The dollar steadied on Wednesday and world stocks made their first gain in five days, having been whipped into worry by Trump administration claims that Germany, Japan and China had devalued their currencies.
The dollar suffered its worst January in three decades after President Donald Trump complained that every “other country lives on devaluation,” while the US sat by “like a bunch of dummies.”
It recovered a modest 0.15 percent in Asian and European trading. Bruised dollar bulls reassured themselves that the Federal Reserve should signal later that it still plans to raise US interest rates a number of times this year.

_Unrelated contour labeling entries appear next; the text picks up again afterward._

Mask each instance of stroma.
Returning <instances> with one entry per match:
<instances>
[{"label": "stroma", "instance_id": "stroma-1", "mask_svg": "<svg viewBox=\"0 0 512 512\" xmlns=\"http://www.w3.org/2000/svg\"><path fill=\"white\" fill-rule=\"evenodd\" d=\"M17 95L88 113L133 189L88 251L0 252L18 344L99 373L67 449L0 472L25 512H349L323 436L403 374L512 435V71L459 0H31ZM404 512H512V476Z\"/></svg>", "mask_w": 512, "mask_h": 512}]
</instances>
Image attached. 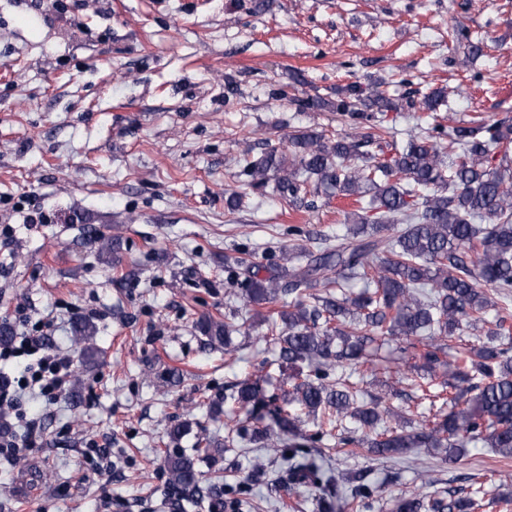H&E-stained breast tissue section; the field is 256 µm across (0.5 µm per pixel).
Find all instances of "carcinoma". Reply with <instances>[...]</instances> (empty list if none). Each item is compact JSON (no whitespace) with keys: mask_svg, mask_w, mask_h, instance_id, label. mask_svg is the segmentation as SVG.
Masks as SVG:
<instances>
[{"mask_svg":"<svg viewBox=\"0 0 512 512\" xmlns=\"http://www.w3.org/2000/svg\"><path fill=\"white\" fill-rule=\"evenodd\" d=\"M441 90L419 104L436 110ZM311 109L329 108L350 131L328 137L295 131L288 135L292 158L271 149L245 166L251 185L263 188L274 173L289 205L315 208L307 187L354 197L356 224L343 234L320 237L316 250L291 249L264 279L240 280L251 262L241 257L229 267V284L241 287L249 302L271 305L264 316V340L278 348V359L297 369L290 388L270 396L266 421L260 378L246 377L224 396V416L235 433L287 462L288 484L316 480L310 465L296 459L298 448L336 445L353 455L365 450L393 458L413 448L440 449L448 460L482 444L512 459V126L500 120L475 126L433 124L378 160L375 149L394 136L374 124V109L393 108L381 85L351 82L336 99L311 98ZM369 132L361 133L359 129ZM363 284L353 294L352 283ZM492 319H487L489 310ZM491 324L487 340L458 342L465 328ZM210 317L197 322L208 345L234 356L231 335L246 327ZM71 331L78 342L90 340L96 326L79 317ZM410 341L415 399L427 405L417 426L387 403L384 395L364 397L353 374L371 362L367 347L379 338ZM453 357L448 363L447 357ZM451 367L448 380L434 382L437 369ZM312 420L314 429L300 426ZM291 453H286V449ZM224 448L202 432L192 453L163 452L173 489L192 500L219 491L232 496L237 512H262L250 497L249 475L235 482L202 486L198 465ZM503 485L491 471L481 482L452 491H415L394 500L392 512H479L484 507L512 512V495L489 494ZM372 490L357 485L347 500L351 512H368Z\"/></svg>","mask_w":512,"mask_h":512,"instance_id":"1","label":"carcinoma"}]
</instances>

Wall Street futures also pointed to a 0.3-0.6 percent bounce after Apple reported a strong revival in iPhone sales and healthy results from a slew of Europe’s bluechips had lifted its big bourses by 1 percent.

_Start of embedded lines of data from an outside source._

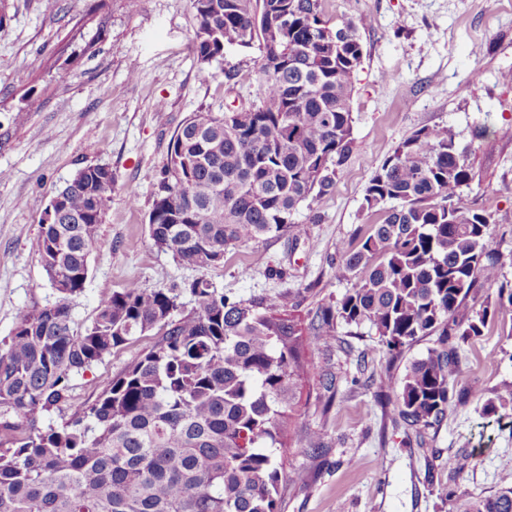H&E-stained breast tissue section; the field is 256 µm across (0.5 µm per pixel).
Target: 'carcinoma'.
Segmentation results:
<instances>
[{"label":"carcinoma","instance_id":"carcinoma-1","mask_svg":"<svg viewBox=\"0 0 512 512\" xmlns=\"http://www.w3.org/2000/svg\"><path fill=\"white\" fill-rule=\"evenodd\" d=\"M202 67L229 47L258 44L260 98L224 112L200 107L173 136L154 184L149 236L185 267L208 250L280 232L299 206L330 193L354 146L352 101L363 60L358 24L331 25L323 0H189ZM288 19V33H276ZM469 151L439 127L404 139L370 178L366 209L383 221L343 247L338 280H357L303 336L291 293L237 299L201 279L188 288L136 283L75 326L112 169L89 165L56 191L62 211L41 221V265L59 295L25 310L0 341V512H278L285 423L295 417L306 352L336 343V326L368 324L391 356L424 336L392 400L417 429L440 422L461 371L456 346L512 310L499 277L493 215L467 207ZM496 286L477 310L470 295ZM192 297L181 310L183 293ZM154 329V344L58 427L74 374ZM460 512H512V487L472 497Z\"/></svg>","mask_w":512,"mask_h":512}]
</instances>
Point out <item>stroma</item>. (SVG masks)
<instances>
[{"mask_svg": "<svg viewBox=\"0 0 512 512\" xmlns=\"http://www.w3.org/2000/svg\"><path fill=\"white\" fill-rule=\"evenodd\" d=\"M329 19L364 21L355 75V146L332 193L301 206L288 229L228 248L206 271L156 248L148 216L174 132L199 107L258 98V48L226 50L201 69L192 50L189 0H0V340L32 306L55 304L37 254L39 225L57 188L90 164L112 170V206L100 226L78 326L129 283L145 289L197 279L244 299L291 292L309 329L318 310L353 288L334 269L342 244L380 216L364 207L370 177L397 145L442 127L474 145L476 178L464 196L495 219L501 279L512 282V0H326ZM40 68H32L33 58ZM240 82L227 89L224 72ZM486 138L475 139L481 127ZM146 333L73 376L69 398L46 413L61 425L154 341ZM436 345L420 339L390 359L369 325L338 326L331 347L308 353L298 414L282 434L279 512H456L459 500L512 485V418H481L480 401L455 403L438 425L407 426L379 397L380 374L401 381ZM454 389L483 399L512 394V317L461 344ZM319 434L315 452L300 441ZM465 464L448 470L449 457Z\"/></svg>", "mask_w": 512, "mask_h": 512, "instance_id": "stroma-1", "label": "stroma"}]
</instances>
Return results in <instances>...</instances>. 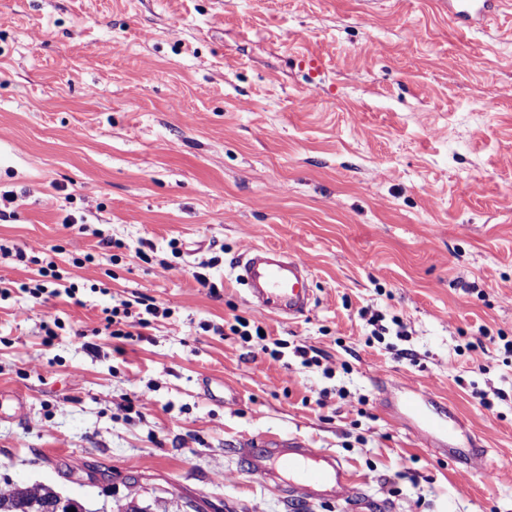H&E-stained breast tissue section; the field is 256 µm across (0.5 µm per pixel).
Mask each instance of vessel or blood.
<instances>
[{
  "label": "vessel or blood",
  "mask_w": 512,
  "mask_h": 512,
  "mask_svg": "<svg viewBox=\"0 0 512 512\" xmlns=\"http://www.w3.org/2000/svg\"><path fill=\"white\" fill-rule=\"evenodd\" d=\"M512 12V0H448V15L462 28L484 26L497 12ZM238 280L246 288L250 304L264 312L292 320L305 315L312 295L308 287L310 264L302 255L283 247L252 246L240 255ZM400 417L414 420L420 433L447 443L449 451L464 444L467 435L453 419L432 408L427 391L398 389ZM242 455L249 470L264 482L299 493L313 502L347 499L359 507L365 498L363 481L336 455L289 440L272 448H246ZM484 481H493L497 471L487 460V451L470 447L464 457Z\"/></svg>",
  "instance_id": "1"
}]
</instances>
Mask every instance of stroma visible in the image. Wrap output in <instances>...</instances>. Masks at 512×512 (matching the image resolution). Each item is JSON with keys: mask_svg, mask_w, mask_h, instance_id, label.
I'll use <instances>...</instances> for the list:
<instances>
[{"mask_svg": "<svg viewBox=\"0 0 512 512\" xmlns=\"http://www.w3.org/2000/svg\"><path fill=\"white\" fill-rule=\"evenodd\" d=\"M0 243L62 246L78 287L31 299L33 264L0 258V490L346 512L237 454L299 438L371 477L372 512H512V14L468 31L439 0H0ZM250 246L307 258V314L248 304ZM122 300L170 314L102 334ZM388 382L431 393L497 479L423 444ZM235 320L237 325L230 326V331L234 335L241 336L245 342L253 341L252 346L255 347L258 352L269 355L274 359H278L280 357V351L275 348H271L270 346L273 345L277 347L280 343L276 340L271 343L266 330L262 326L253 325V328L248 329L250 328V323L246 319L235 317ZM260 330L264 331V335L260 334Z\"/></svg>", "mask_w": 512, "mask_h": 512, "instance_id": "1", "label": "stroma"}]
</instances>
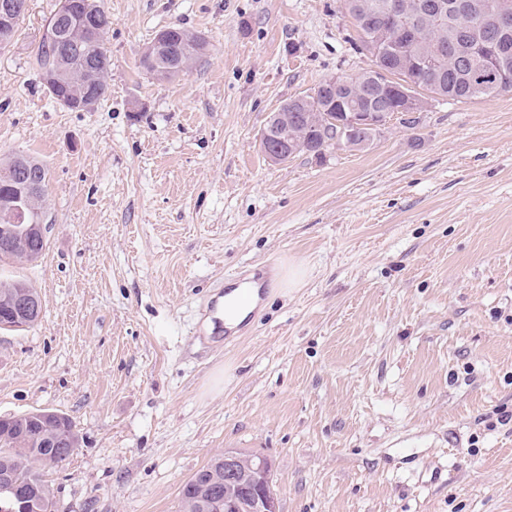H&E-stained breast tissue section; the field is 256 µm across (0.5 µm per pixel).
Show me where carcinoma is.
<instances>
[{"mask_svg": "<svg viewBox=\"0 0 512 512\" xmlns=\"http://www.w3.org/2000/svg\"><path fill=\"white\" fill-rule=\"evenodd\" d=\"M393 2L395 0H342V7L356 21V47L370 58L371 67L355 77L351 85L337 90L336 95L367 107L365 88L375 67L392 70L402 81L412 80L430 98L443 97L458 102L489 98L503 91L493 80L475 79V75L485 71L491 63L499 71L501 80L512 86V28L492 32L474 14L452 8L455 0H447L450 8L443 13L432 12L430 0H406L407 5H398L397 12L415 22L421 38L414 43H404L396 38L390 8ZM90 7L89 13H80L76 22L68 20L57 26L48 23L38 44L37 64L44 70L61 71V83L46 86L56 101H76L75 87L86 67L95 61L102 66L89 78L86 90L100 99L106 96L109 55L103 41L85 40L80 28L92 18L109 27L112 17L104 0H93ZM165 31L172 44H187L195 57L206 50V41L199 35L177 26H169ZM279 111L289 112L296 118L292 131L307 147L327 149L331 146L329 119L336 118V112L327 97L311 95L306 107L296 111L287 101ZM47 175L44 163L32 156H16L0 164V261L32 262L46 250L35 240L24 243L14 239L4 201L19 192H30L33 209L46 214ZM26 291L32 292L34 288L23 280L1 281L0 311L9 310L13 299ZM62 438L68 441L69 447H77L75 425L67 416L55 411L35 410L0 419V473H7L33 502V512H53L52 493L42 479V470L58 467L69 459L64 449L56 447ZM249 478L250 468L245 460L239 467L237 479L225 480L224 461L217 455L181 486L180 512H224V505L218 503V491L229 500L240 501L242 510L248 512L252 509L253 498L243 493L241 484Z\"/></svg>", "mask_w": 512, "mask_h": 512, "instance_id": "1", "label": "carcinoma"}]
</instances>
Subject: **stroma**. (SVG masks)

That all combined to help MSCI’s 46-country All World index snap a four-day losing streak though the recent protectionist noises from Trump’s team kept markets jittery.

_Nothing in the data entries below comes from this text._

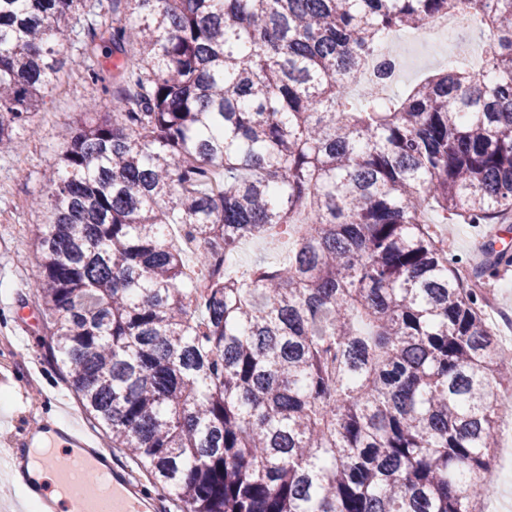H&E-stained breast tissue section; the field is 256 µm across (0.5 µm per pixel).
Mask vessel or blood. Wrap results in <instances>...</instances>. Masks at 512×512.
Returning a JSON list of instances; mask_svg holds the SVG:
<instances>
[{"label": "vessel or blood", "instance_id": "1", "mask_svg": "<svg viewBox=\"0 0 512 512\" xmlns=\"http://www.w3.org/2000/svg\"><path fill=\"white\" fill-rule=\"evenodd\" d=\"M35 454L51 476L37 491V512H162L159 500L94 448L76 422L59 417L32 423L0 450V466L12 476L23 475Z\"/></svg>", "mask_w": 512, "mask_h": 512}]
</instances>
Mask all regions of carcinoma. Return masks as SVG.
<instances>
[{
    "mask_svg": "<svg viewBox=\"0 0 512 512\" xmlns=\"http://www.w3.org/2000/svg\"><path fill=\"white\" fill-rule=\"evenodd\" d=\"M464 8L486 73L352 97L392 30ZM66 42L119 62L86 65L17 260L111 447L172 512H479L512 373L423 215L512 221V0H0V151ZM247 239L288 259L233 264Z\"/></svg>",
    "mask_w": 512,
    "mask_h": 512,
    "instance_id": "carcinoma-1",
    "label": "carcinoma"
}]
</instances>
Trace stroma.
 I'll return each instance as SVG.
<instances>
[{
    "label": "stroma",
    "instance_id": "obj_1",
    "mask_svg": "<svg viewBox=\"0 0 512 512\" xmlns=\"http://www.w3.org/2000/svg\"><path fill=\"white\" fill-rule=\"evenodd\" d=\"M101 93L83 70L66 66L59 81L47 92L34 133L18 154H0V331H9L14 348V371L7 384H0V439L19 433L28 418L13 399L15 388H23L27 403L41 404L45 416H65L86 423V415L75 395L60 380L45 358L37 340L42 334L35 303L28 300V282L38 274L36 260L18 263V253L27 249L42 221L29 201L46 197L48 178L70 140L86 105ZM448 242V253L465 268H482L487 260L484 243L495 238L499 250H512V224H438Z\"/></svg>",
    "mask_w": 512,
    "mask_h": 512
}]
</instances>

Trump’s top trade adviser had also said on Tuesday that Germany was using a “grossly undervalued” euro to exploit its trading partners. The accusations drew rebuttals from German and Japanese officials, but looked likely to run for some time.
“The issue is at what point do investors get concerned that the potential negative shock effects from trade, immigration and geopolitics overwhelm the positives (of potential US stimulus),” said Bluebay asset management head of Credit Strategy David Riley.
There was little reaction to a raft of European data. Sterling nudged up after figures showed its fall since June’s Brexit vote had stoked the sharpest rise in factory costs on record a day ahead of a Bank of England inflation report.
Eurozone factories, meanwhile, started 2017 by ramping up activity at the fastest rate for nearly six years.
Despite that France’s government borrowing costs continued to outpace Germany’s or even Belgium’s as pressure simmered ahead of elections in April and May.
Marine Le Pen’s National Front party said on Tuesday it would put leaving the euro at the heart of its economic platform.
“The France (bond yield) spread to Belgium is the gauge we use for political risk and that has widened further after an adviser to Le Pen fleshed out their Frexit plans,” said ING strategist Martin van Vliet, using a term similar to the Brexit.
Overnight in Asia, Japanese investors seemed relieved the yen’s rise against the dollar on Tuesday had not been larger. They nudged the Nikkei up 0.6 percent and MSCI’s broadest index of Asia-Pacific shares outside Japan up 0.1 percent in a largely quiet session.
Chinese markets were still on holiday but surveys from the Asian giant showed manufacturing and services activity continued to expand in January.
Exports from tech bellwether South Korea also grew at the fastest pace in almost five years, another sign the global economy had been on the mend before all the talk of US protectionism darkened the air.
Investors’ hopes for a fiscal boost to the world’s largest economy under Trump have been tempered by controversial and protectionist policies that have seen him suspend travel to the US from seven Muslim-majority countries.
The policy uncertainty only added to expectations the US Federal Reserve will keep interest rates steady.
The recent retreat in the dollar also boosted a range of commodities, with copper near two-month highs as a strike also loomed the world’s biggest copper mine in Chile.